Oltrepassai le mura di quella strana città e cominciai a passeggiare tra le vie popolate da dozzine di persone - o comunque esseri molto simili - quando tutto ad un tratto colpii per caso qualcuno.

"Oddio, scusa" dissi subito, voltandomi per assicurarmi di non aver causato danni.

Due occhi azzurri mi stavano fissando con malizia. Rimasi sconvolto, non poteva essere davvero lui.

"Guarda chi si vede" disse seducente il ragazzo di fronte a me.

Impietrito e incredulo, non lo degnai di una risposta. Erano passati sette mesi dalla sua 'morte' nella Biblioteca e, a meno che non fosse stata inventata una nuova tecnologia in grado di rendere reali i files virtuali, non poteva essere davvero Louis Tomlinson.

Lo guardai più attentamente. Era vestito da persona normale, questa volta: aveva un maglione grigio che gli stava largo, dei pantaloni neri decisamente attillati e uno zaino sulle spalle. Stava davvero bene con quegli abiti. Notai anche che sembrava avere un aspetto più giovanile rispetto alla volta precedente e così capii che non mi aveva mentito: il se stesso più giovane faceva davvero parte del mio futuro.

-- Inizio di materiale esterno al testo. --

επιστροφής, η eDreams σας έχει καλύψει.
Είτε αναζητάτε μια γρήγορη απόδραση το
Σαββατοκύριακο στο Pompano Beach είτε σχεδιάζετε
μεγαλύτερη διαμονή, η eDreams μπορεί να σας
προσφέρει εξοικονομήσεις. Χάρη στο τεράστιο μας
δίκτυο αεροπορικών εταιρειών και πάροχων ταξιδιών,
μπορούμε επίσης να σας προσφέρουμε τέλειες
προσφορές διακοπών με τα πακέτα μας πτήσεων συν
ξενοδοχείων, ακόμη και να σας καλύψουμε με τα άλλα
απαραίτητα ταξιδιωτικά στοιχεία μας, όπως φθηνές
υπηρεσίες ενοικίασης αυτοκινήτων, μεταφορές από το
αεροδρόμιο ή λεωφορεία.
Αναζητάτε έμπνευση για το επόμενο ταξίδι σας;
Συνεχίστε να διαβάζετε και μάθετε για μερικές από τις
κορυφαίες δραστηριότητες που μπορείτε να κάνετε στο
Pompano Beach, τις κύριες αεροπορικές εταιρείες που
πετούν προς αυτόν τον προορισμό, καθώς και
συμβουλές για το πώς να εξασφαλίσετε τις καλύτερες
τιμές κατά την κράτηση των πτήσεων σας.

"Dolcezza, ti prego, contieniti. Sai che sono il primo ad amare le cose trasgressive, ma farlo davanti a decine di persone in una piazza non mi sembra proprio il caso" scherzò il ragazzo, notando che lo stavo squadrando da capo a piedi.

Oddio. Avevo capito bene?

Ritornai subito in me. "Come, scusa?" gli domandai sconvolto.

"Oh no, non dirmi che sei nella tua fase da santarellino! Non lo sopporterei!" esclamò scoppiando in una risata sonora.